- _Activity_: Where a picture shows up in the listing below, omit it and output the rest exactly.

- _Input_:
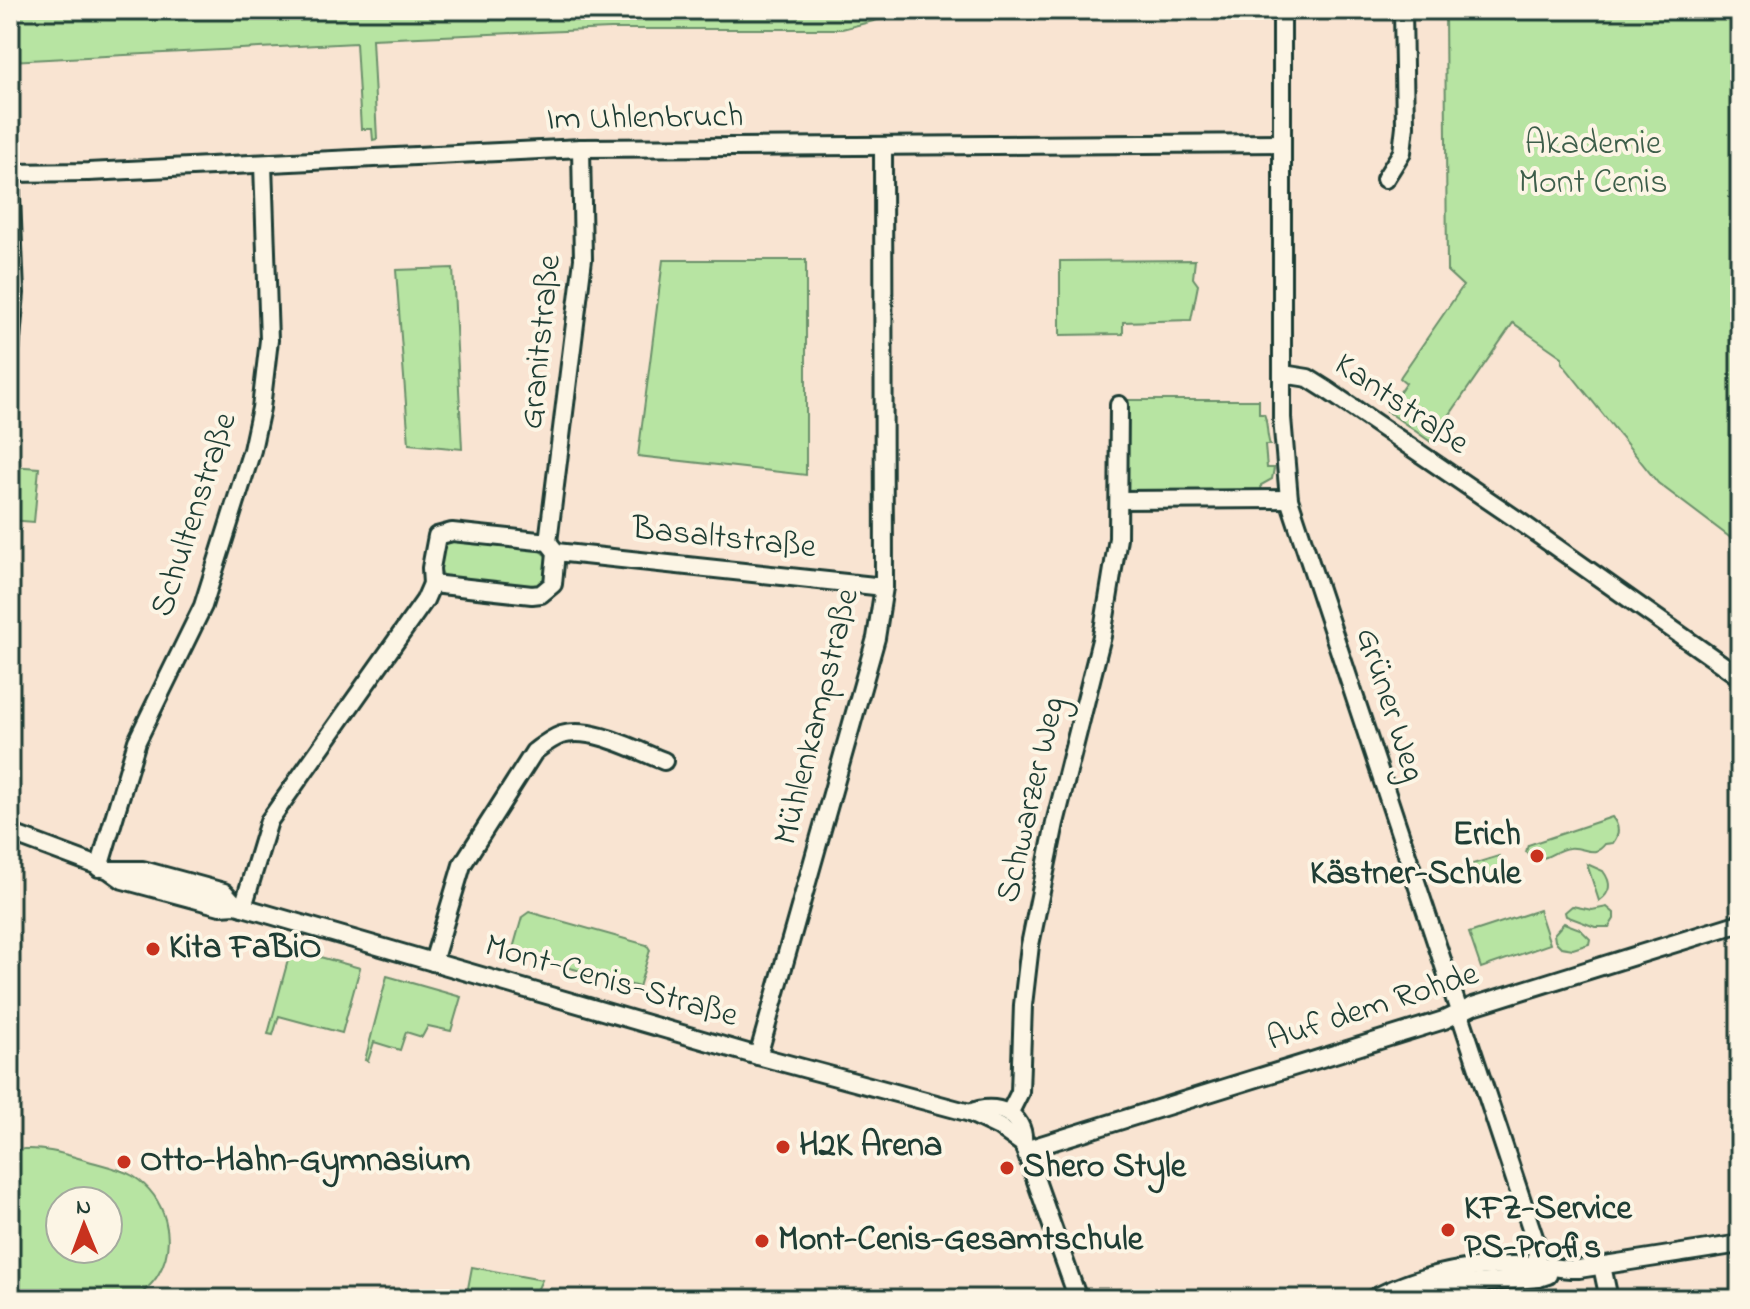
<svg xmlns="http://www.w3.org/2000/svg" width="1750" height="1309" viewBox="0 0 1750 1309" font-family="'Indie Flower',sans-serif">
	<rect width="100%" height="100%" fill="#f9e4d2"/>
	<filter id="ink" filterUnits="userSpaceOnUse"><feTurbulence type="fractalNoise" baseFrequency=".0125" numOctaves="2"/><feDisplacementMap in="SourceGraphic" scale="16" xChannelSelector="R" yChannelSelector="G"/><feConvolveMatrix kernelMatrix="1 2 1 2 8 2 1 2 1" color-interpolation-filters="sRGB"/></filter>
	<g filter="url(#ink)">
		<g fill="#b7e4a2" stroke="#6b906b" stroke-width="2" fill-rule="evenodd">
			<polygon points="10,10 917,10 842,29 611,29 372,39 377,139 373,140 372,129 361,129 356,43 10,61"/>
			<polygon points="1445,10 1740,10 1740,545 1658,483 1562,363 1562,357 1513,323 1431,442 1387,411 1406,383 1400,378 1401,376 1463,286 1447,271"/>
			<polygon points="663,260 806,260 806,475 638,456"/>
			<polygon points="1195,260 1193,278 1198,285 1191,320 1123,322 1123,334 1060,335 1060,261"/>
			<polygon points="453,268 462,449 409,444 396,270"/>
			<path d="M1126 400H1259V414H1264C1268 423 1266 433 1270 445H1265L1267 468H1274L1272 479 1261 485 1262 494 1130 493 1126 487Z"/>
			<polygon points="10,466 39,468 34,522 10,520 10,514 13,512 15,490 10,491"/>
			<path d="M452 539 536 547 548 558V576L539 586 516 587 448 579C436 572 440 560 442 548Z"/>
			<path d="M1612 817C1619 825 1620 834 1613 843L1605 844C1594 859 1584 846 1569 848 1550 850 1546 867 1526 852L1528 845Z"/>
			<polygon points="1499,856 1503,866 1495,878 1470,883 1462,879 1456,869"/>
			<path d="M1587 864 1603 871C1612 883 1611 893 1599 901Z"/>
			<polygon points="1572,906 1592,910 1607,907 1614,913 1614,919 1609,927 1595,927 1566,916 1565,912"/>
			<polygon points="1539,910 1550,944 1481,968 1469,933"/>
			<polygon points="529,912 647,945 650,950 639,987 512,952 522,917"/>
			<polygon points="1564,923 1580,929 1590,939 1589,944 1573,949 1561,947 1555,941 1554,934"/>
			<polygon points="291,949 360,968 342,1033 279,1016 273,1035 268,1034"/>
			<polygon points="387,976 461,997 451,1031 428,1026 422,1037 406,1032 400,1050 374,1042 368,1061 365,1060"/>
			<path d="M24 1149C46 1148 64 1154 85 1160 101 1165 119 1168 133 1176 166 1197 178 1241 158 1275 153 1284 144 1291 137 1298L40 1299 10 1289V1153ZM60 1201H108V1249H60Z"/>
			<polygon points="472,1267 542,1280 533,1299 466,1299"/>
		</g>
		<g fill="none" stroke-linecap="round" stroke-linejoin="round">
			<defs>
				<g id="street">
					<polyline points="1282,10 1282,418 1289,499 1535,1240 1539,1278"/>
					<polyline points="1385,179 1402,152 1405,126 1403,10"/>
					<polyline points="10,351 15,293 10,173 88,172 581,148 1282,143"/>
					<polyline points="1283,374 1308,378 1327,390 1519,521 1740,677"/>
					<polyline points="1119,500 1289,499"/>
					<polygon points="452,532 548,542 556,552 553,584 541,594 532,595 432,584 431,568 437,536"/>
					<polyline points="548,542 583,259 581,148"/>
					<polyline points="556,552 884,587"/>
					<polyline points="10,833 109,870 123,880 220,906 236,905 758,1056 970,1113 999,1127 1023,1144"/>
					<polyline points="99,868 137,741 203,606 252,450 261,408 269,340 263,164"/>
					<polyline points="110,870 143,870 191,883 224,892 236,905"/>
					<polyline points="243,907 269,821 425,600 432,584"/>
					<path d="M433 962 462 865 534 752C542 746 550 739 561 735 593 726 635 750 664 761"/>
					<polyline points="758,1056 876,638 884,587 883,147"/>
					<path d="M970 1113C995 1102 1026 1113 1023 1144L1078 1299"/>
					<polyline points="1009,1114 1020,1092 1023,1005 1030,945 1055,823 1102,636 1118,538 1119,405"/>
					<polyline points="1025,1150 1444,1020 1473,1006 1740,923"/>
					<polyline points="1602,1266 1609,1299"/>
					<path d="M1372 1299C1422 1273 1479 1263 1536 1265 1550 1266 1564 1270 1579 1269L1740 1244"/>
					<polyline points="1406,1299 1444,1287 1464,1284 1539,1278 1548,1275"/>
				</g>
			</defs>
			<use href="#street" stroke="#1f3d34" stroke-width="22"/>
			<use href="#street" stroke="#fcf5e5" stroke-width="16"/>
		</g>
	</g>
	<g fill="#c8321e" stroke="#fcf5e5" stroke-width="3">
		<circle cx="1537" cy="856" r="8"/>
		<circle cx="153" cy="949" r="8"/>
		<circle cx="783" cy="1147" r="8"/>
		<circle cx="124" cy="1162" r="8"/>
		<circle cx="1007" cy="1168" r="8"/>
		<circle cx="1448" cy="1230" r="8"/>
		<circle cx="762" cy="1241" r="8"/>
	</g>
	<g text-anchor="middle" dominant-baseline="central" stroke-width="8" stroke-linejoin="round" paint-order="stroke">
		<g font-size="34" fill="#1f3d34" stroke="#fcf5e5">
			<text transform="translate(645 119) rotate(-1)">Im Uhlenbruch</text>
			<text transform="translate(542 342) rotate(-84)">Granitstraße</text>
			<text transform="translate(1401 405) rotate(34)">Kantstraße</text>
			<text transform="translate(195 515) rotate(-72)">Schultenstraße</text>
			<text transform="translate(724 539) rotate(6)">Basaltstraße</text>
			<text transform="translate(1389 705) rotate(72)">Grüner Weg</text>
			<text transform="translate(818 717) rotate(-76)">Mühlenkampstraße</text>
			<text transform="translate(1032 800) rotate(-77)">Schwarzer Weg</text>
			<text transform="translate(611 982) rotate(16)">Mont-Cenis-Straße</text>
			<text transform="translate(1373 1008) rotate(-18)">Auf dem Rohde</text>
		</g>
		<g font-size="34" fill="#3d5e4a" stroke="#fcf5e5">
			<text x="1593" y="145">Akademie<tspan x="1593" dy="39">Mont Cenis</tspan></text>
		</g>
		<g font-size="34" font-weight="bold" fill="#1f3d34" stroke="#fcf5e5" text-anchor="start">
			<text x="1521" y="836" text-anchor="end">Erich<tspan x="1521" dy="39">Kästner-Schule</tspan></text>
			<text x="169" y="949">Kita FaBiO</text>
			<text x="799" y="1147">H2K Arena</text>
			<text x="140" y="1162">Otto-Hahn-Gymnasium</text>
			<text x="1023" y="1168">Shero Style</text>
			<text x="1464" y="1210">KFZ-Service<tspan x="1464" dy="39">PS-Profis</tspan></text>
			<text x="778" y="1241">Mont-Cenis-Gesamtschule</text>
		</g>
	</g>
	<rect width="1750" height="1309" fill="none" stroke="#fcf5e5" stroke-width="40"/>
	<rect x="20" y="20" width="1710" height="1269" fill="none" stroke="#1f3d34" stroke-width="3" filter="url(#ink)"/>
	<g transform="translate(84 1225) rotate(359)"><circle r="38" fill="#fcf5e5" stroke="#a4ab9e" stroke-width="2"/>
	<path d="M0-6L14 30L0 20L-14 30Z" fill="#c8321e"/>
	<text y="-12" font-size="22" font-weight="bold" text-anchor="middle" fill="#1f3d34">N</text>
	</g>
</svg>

- _Written answer_:
<svg xmlns="http://www.w3.org/2000/svg" width="1750" height="1309" viewBox="0 0 1750 1309" font-family="'Indie Flower',sans-serif">
	<rect width="100%" height="100%" fill="#f9e4d2"/>
	<filter id="ink" filterUnits="userSpaceOnUse"><feTurbulence type="fractalNoise" baseFrequency=".0125" numOctaves="2"/><feDisplacementMap in="SourceGraphic" scale="16" xChannelSelector="R" yChannelSelector="G"/><feConvolveMatrix kernelMatrix="1 2 1 2 8 2 1 2 1" color-interpolation-filters="sRGB"/></filter>
	<g filter="url(#ink)">
		<g fill="#b7e4a2" stroke="#6b906b" stroke-width="2" fill-rule="evenodd">
			<polygon points="10,10 917,10 842,29 611,29 372,39 377,139 373,140 372,129 361,129 356,43 10,61"/>
			<polygon points="1445,10 1740,10 1740,545 1658,483 1562,363 1562,357 1513,323 1431,442 1387,411 1406,383 1400,378 1401,376 1463,286 1447,271"/>
			<polygon points="663,260 806,260 806,475 638,456"/>
			<polygon points="1195,260 1193,278 1198,285 1191,320 1123,322 1123,334 1060,335 1060,261"/>
			<polygon points="453,268 462,449 409,444 396,270"/>
			<path d="M1126 400H1259V414H1264C1268 423 1266 433 1270 445H1265L1267 468H1274L1272 479 1261 485 1262 494 1130 493 1126 487Z"/>
			<polygon points="10,466 39,468 34,522 10,520 10,514 13,512 15,490 10,491"/>
			<path d="M452 539 536 547 548 558V576L539 586 516 587 448 579C436 572 440 560 442 548Z"/>
			<path d="M1612 817C1619 825 1620 834 1613 843L1605 844C1594 859 1584 846 1569 848 1550 850 1546 867 1526 852L1528 845Z"/>
			<polygon points="1499,856 1503,866 1495,878 1470,883 1462,879 1456,869"/>
			<path d="M1587 864 1603 871C1612 883 1611 893 1599 901Z"/>
			<polygon points="1572,906 1592,910 1607,907 1614,913 1614,919 1609,927 1595,927 1566,916 1565,912"/>
			<polygon points="1539,910 1550,944 1481,968 1469,933"/>
			<polygon points="529,912 647,945 650,950 639,987 512,952 522,917"/>
			<polygon points="1564,923 1580,929 1590,939 1589,944 1573,949 1561,947 1555,941 1554,934"/>
			<polygon points="291,949 360,968 342,1033 279,1016 273,1035 268,1034"/>
			<polygon points="387,976 461,997 451,1031 428,1026 422,1037 406,1032 400,1050 374,1042 368,1061 365,1060"/>
			<path d="M24 1149C46 1148 64 1154 85 1160 101 1165 119 1168 133 1176 166 1197 178 1241 158 1275 153 1284 144 1291 137 1298L40 1299 10 1289V1153ZM60 1201H108V1249H60Z"/>
			<polygon points="472,1267 542,1280 533,1299 466,1299"/>
		</g>
		<g fill="none" stroke-linecap="round" stroke-linejoin="round">
			<defs>
				<g id="street">
					<polyline points="1282,10 1282,418 1289,499 1535,1240 1539,1278"/>
					<polyline points="1385,179 1402,152 1405,126 1403,10"/>
					<polyline points="10,351 15,293 10,173 88,172 581,148 1282,143"/>
					<polyline points="1283,374 1308,378 1327,390 1519,521 1740,677"/>
					<polyline points="1119,500 1289,499"/>
					<polygon points="452,532 548,542 556,552 553,584 541,594 532,595 432,584 431,568 437,536"/>
					<polyline points="548,542 583,259 581,148"/>
					<polyline points="556,552 884,587"/>
					<polyline points="10,833 109,870 123,880 220,906 236,905 758,1056 970,1113 999,1127 1023,1144"/>
					<polyline points="99,868 137,741 203,606 252,450 261,408 269,340 263,164"/>
					<polyline points="110,870 143,870 191,883 224,892 236,905"/>
					<polyline points="243,907 269,821 425,600 432,584"/>
					<path d="M433 962 462 865 534 752C542 746 550 739 561 735 593 726 635 750 664 761"/>
					<polyline points="758,1056 876,638 884,587 883,147"/>
					<path d="M970 1113C995 1102 1026 1113 1023 1144L1078 1299"/>
					<polyline points="1009,1114 1020,1092 1023,1005 1030,945 1055,823 1102,636 1118,538 1119,405"/>
					<polyline points="1025,1150 1444,1020 1473,1006 1740,923"/>
					<polyline points="1602,1266 1609,1299"/>
					<path d="M1372 1299C1422 1273 1479 1263 1536 1265 1550 1266 1564 1270 1579 1269L1740 1244"/>
					<polyline points="1406,1299 1444,1287 1464,1284 1539,1278 1548,1275"/>
				</g>
			</defs>
			<use href="#street" stroke="#1f3d34" stroke-width="22"/>
			<use href="#street" stroke="#fcf5e5" stroke-width="16"/>
		</g>
	</g>
	<g fill="#c8321e" stroke="#fcf5e5" stroke-width="3">
		<circle cx="1537" cy="856" r="8"/>
		<circle cx="153" cy="949" r="8"/>
		<circle cx="783" cy="1147" r="8"/>
		<circle cx="124" cy="1162" r="8"/>
		<circle cx="1007" cy="1168" r="8"/>
		<circle cx="1448" cy="1230" r="8"/>
		<circle cx="762" cy="1241" r="8"/>
	</g>
	<g text-anchor="middle" dominant-baseline="central" stroke-width="8" stroke-linejoin="round" paint-order="stroke">
		<g font-size="34" fill="#1f3d34" stroke="#fcf5e5">
			<text transform="translate(645 119) rotate(-1)">Im Uhlenbruch</text>
			<text transform="translate(542 342) rotate(-84)">Granitstraße</text>
			<text transform="translate(1401 405) rotate(34)">Kantstraße</text>
			<text transform="translate(195 515) rotate(-72)">Schultenstraße</text>
			<text transform="translate(724 539) rotate(6)">Basaltstraße</text>
			<text transform="translate(1389 705) rotate(72)">Grüner Weg</text>
			<text transform="translate(818 717) rotate(-76)">Mühlenkampstraße</text>
			<text transform="translate(1032 800) rotate(-77)">Schwarzer Weg</text>
			<text transform="translate(611 982) rotate(16)">Mont-Cenis-Straße</text>
			<text transform="translate(1373 1008) rotate(-18)">Auf dem Rohde</text>
		</g>
		<g font-size="34" fill="#3d5e4a" stroke="#fcf5e5">
			<text x="1593" y="145">Akademie<tspan x="1593" dy="39">Mont Cenis</tspan></text>
		</g>
		<g font-size="34" font-weight="bold" fill="#1f3d34" stroke="#fcf5e5" text-anchor="start">
			<text x="1521" y="836" text-anchor="end">Erich<tspan x="1521" dy="39">Kästner-Schule</tspan></text>
			<text x="169" y="949">Kita FaBiO</text>
			<text x="799" y="1147">H2K Arena</text>
			<text x="140" y="1162">Otto-Hahn-Gymnasium</text>
			<text x="1023" y="1168">Shero Style</text>
			<text x="1464" y="1210">KFZ-Service<tspan x="1464" dy="39">PS-Profis</tspan></text>
			<text x="778" y="1241">Mont-Cenis-Gesamtschule</text>
		</g>
	</g>
	<rect width="1750" height="1309" fill="none" stroke="#fcf5e5" stroke-width="40"/>
	<rect x="20" y="20" width="1710" height="1269" fill="none" stroke="#1f3d34" stroke-width="3" filter="url(#ink)"/>
	<g transform="translate(84 1225) rotate(359)"><circle r="38" fill="#fcf5e5" stroke="#a4ab9e" stroke-width="2"/>
	<path d="M0-6L14 30L0 20L-14 30Z" fill="#c8321e"/>
	<text y="-12" font-size="22" font-weight="bold" text-anchor="middle" fill="#1f3d34">N</text>
	</g>
</svg>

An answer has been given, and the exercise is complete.